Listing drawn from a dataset
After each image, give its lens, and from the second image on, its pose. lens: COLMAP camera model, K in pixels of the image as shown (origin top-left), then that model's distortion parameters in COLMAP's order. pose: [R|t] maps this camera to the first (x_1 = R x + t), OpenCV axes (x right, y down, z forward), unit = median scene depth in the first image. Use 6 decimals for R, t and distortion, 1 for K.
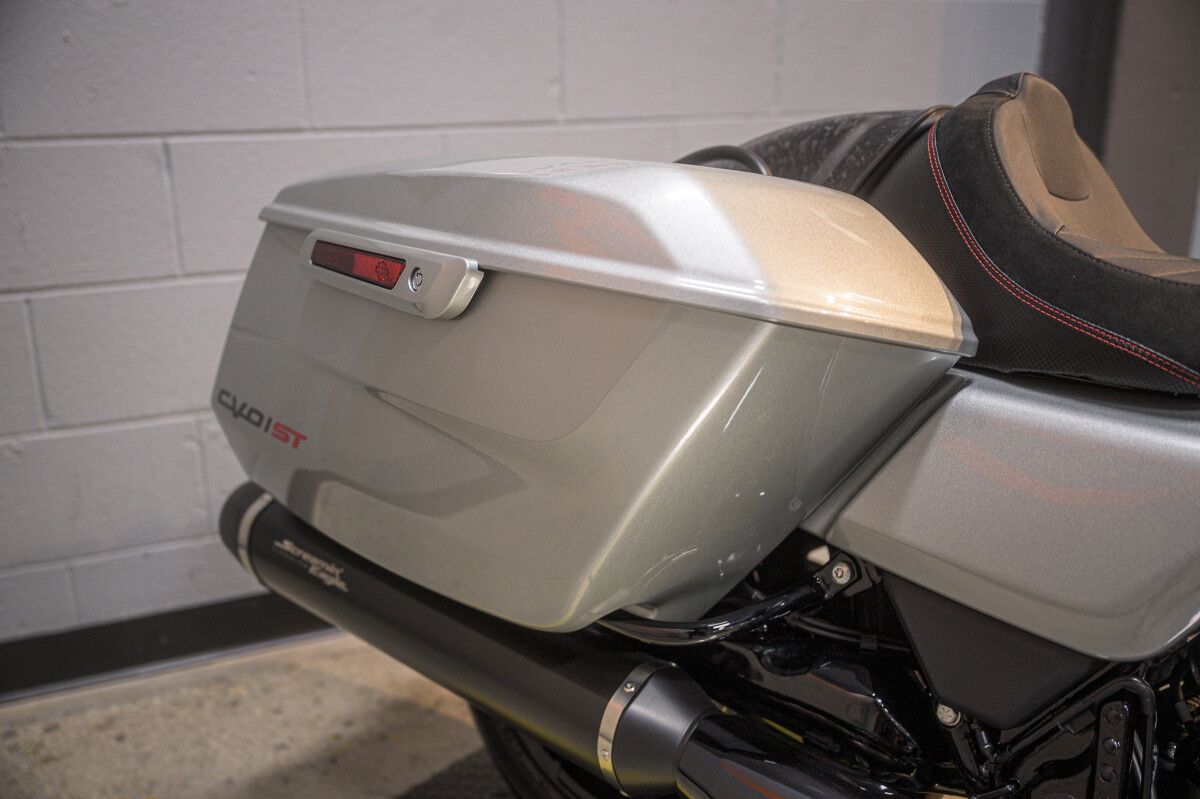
lens RADIAL K [[1204.3, 0, 598.8], [0, 1204.3, 398.4], [0, 0, 1]] dist [-0.003356, 0.000000]
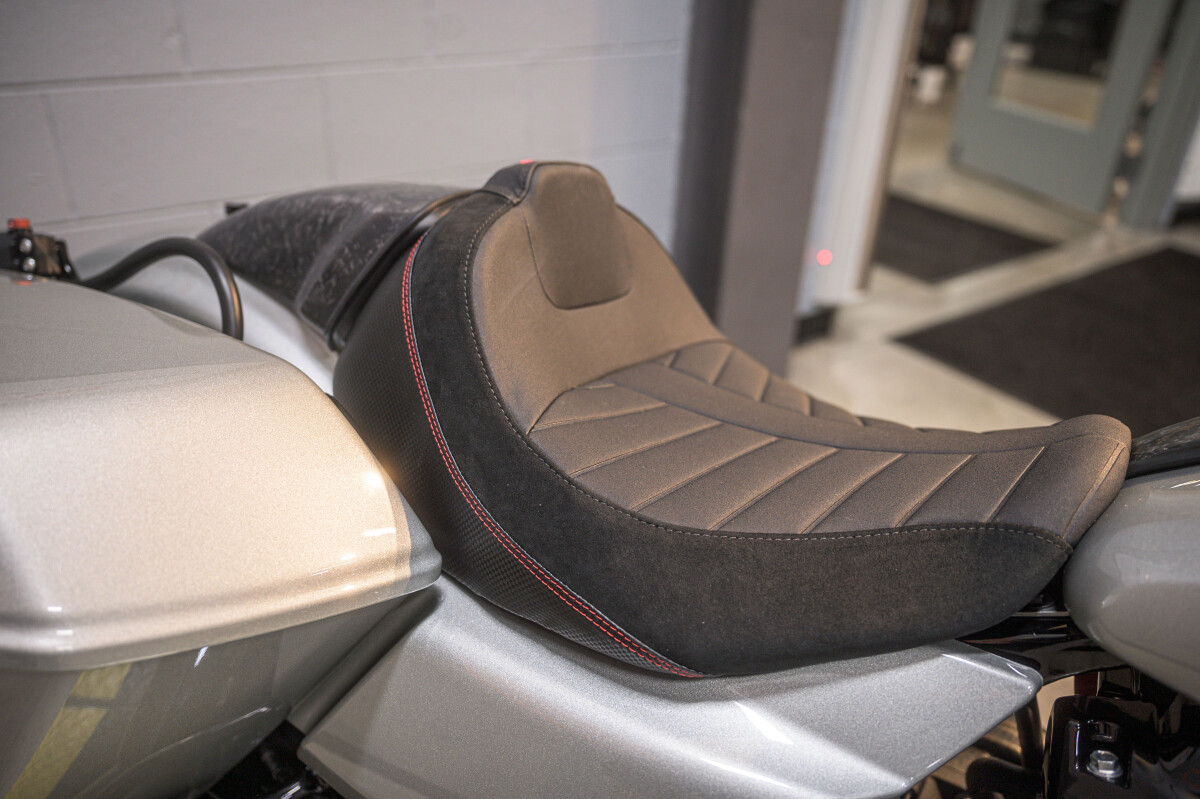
lens RADIAL K [[945.7, 0, 601.2], [0, 945.7, 401.2], [0, 0, 1]] dist [0.006324, -0.000937]
pose [[0.980221, -0.054931, 0.190132, 0.262802], [0.017035, 0.980561, 0.195473, -0.235268], [-0.197174, -0.188368, 0.962102, 0.338380]]
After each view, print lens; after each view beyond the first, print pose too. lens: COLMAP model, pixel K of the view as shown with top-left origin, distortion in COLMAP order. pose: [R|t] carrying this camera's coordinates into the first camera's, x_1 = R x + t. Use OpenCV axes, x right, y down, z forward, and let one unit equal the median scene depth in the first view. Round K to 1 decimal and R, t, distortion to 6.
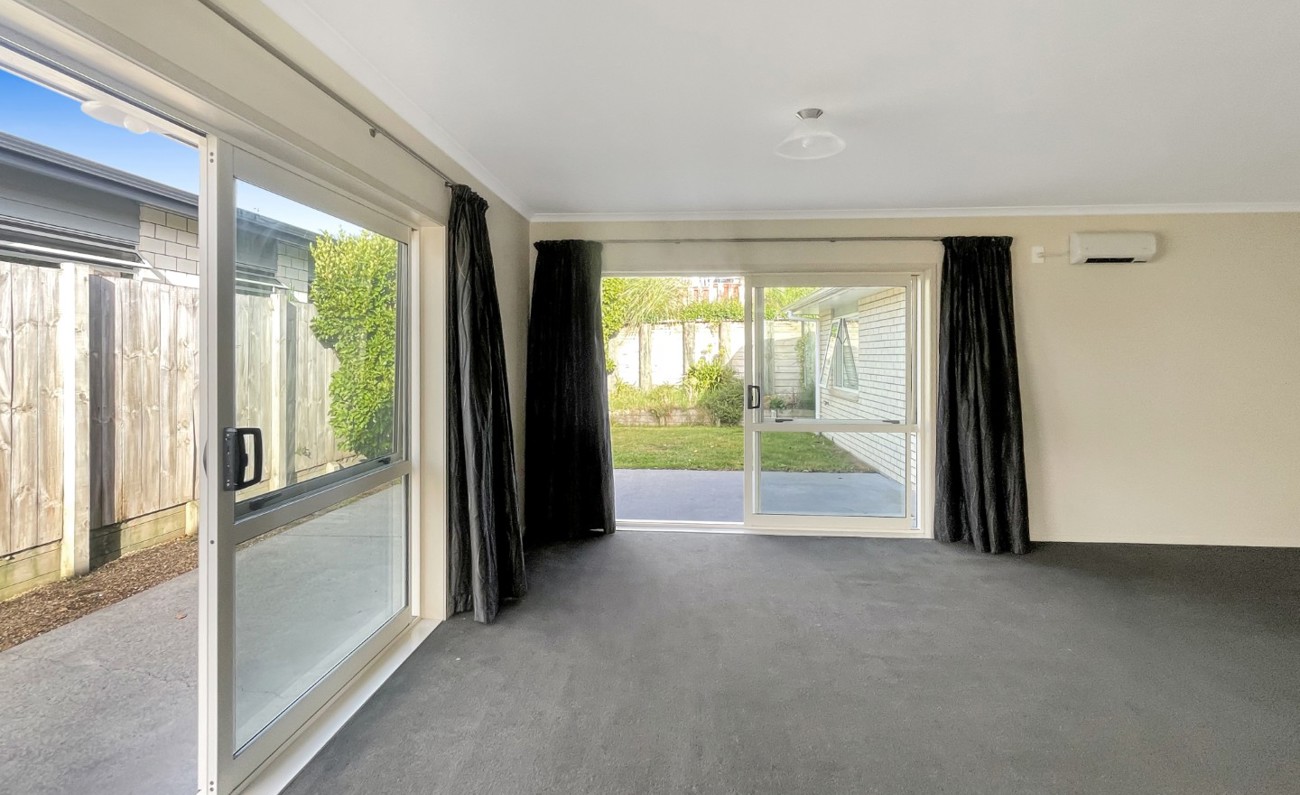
lens RADIAL K [[612.8, 0, 643.4], [0, 612.8, 356.2], [0, 0, 1]] dist [-0.000701, 0.000334]
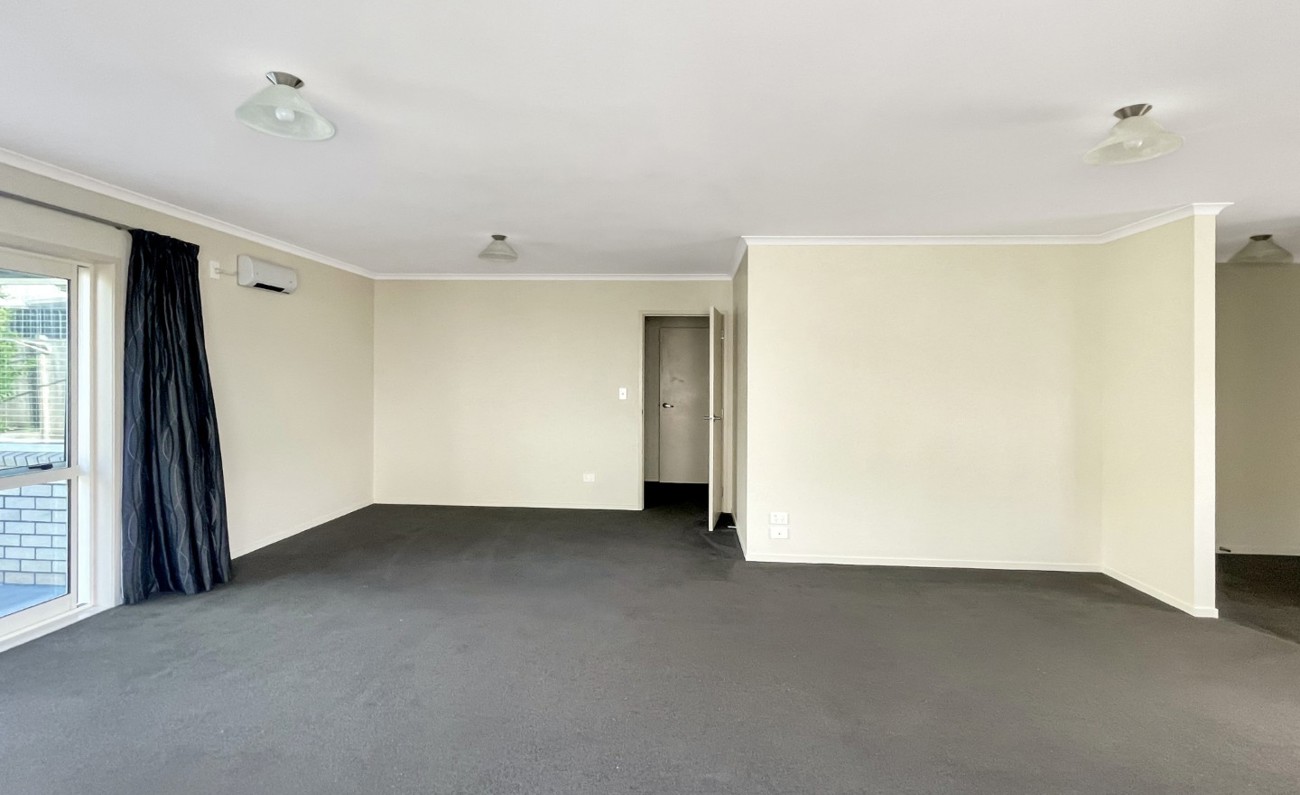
lens RADIAL K [[612.8, 0, 648.6], [0, 612.8, 372.4], [0, 0, 1]] dist [-0.000701, 0.000334]
pose [[-0.024630, 0.006368, 0.999676, -0.334223], [-0.014400, 0.999874, -0.006724, -0.007309], [-0.999593, -0.014561, -0.024535, 0.336427]]
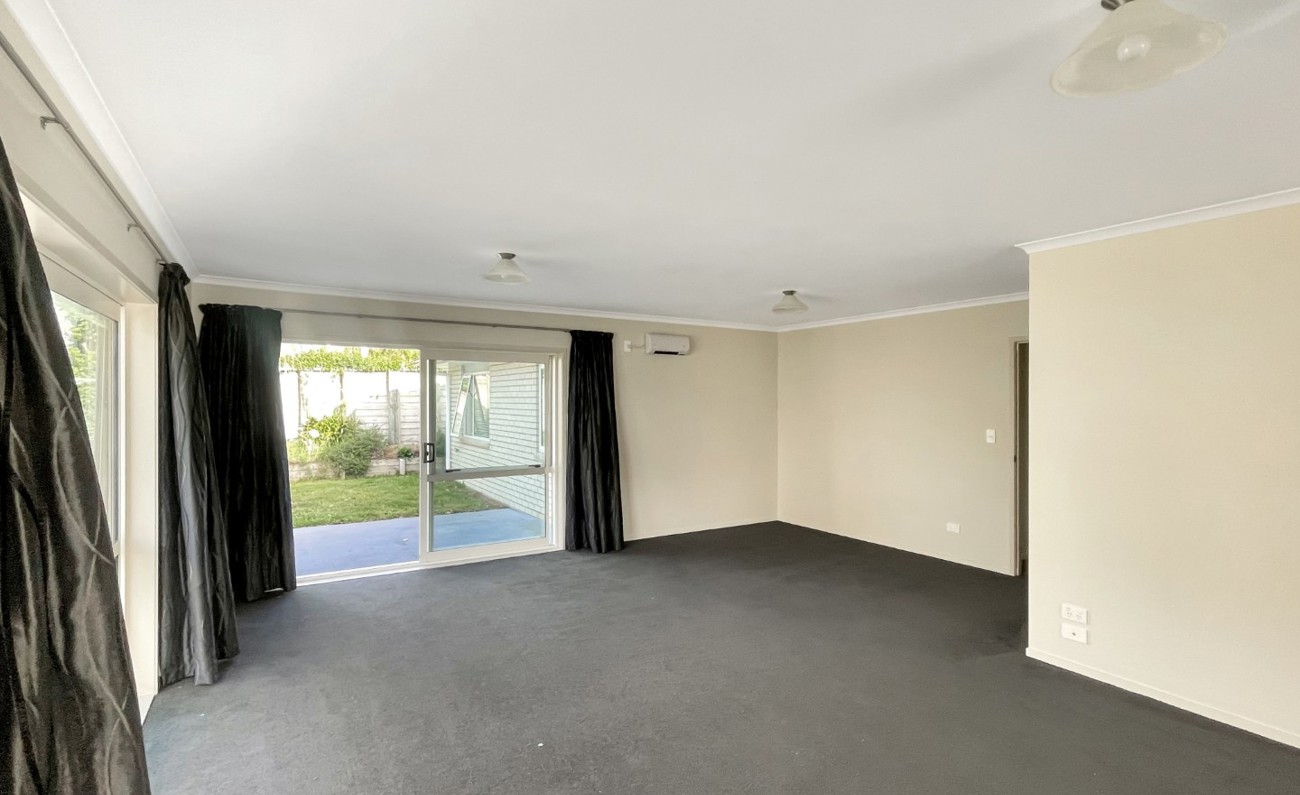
lens RADIAL K [[612.8, 0, 650.6], [0, 612.8, 403.8], [0, 0, 1]] dist [-0.000701, 0.000334]
pose [[0.798854, -0.003017, 0.601517, -0.192826], [-0.002644, 0.999960, 0.008527, -0.039885], [-0.601519, -0.008402, 0.798814, -0.203016]]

• [Exercise]
Repeat every line of the listing above word for word, leaving out the pictures.

• [Response to this exercise]
After each image, give its lens, and from the second image on, its pose. lens: COLMAP camera model, K in pixels of the image as shown (origin top-left), then that model's distortion parameters in COLMAP's order. pose: [R|t] maps this camera to the first (x_1 = R x + t), OpenCV axes (x right, y down, z forward), unit = median scene depth in the first image. Use 6 decimals for R, t and distortion, 1 for K.
lens RADIAL K [[1204.3, 0, 598.8], [0, 1204.3, 398.4], [0, 0, 1]] dist [-0.003356, 0.000000]
lens RADIAL K [[945.7, 0, 601.2], [0, 945.7, 401.2], [0, 0, 1]] dist [0.006324, -0.000937]
pose [[0.980221, -0.054931, 0.190132, 0.262802], [0.017035, 0.980561, 0.195473, -0.235268], [-0.197174, -0.188368, 0.962102, 0.338380]]
After each view, print lens; after each view beyond the first, print pose too. lens: COLMAP model, pixel K of the view as shown with top-left origin, distortion in COLMAP order. pose: [R|t] carrying this camera's coordinates into the first camera's, x_1 = R x + t. Use OpenCV axes, x right, y down, z forward, and let one unit equal the median scene depth in the first view. Round K to 1 decimal and R, t, distortion to 6.
lens RADIAL K [[612.8, 0, 643.4], [0, 612.8, 356.2], [0, 0, 1]] dist [-0.000701, 0.000334]
lens RADIAL K [[612.8, 0, 648.6], [0, 612.8, 372.4], [0, 0, 1]] dist [-0.000701, 0.000334]
pose [[-0.024630, 0.006368, 0.999676, -0.334223], [-0.014400, 0.999874, -0.006724, -0.007309], [-0.999593, -0.014561, -0.024535, 0.336427]]
lens RADIAL K [[612.8, 0, 650.6], [0, 612.8, 403.8], [0, 0, 1]] dist [-0.000701, 0.000334]
pose [[0.798854, -0.003017, 0.601517, -0.192826], [-0.002644, 0.999960, 0.008527, -0.039885], [-0.601519, -0.008402, 0.798814, -0.203016]]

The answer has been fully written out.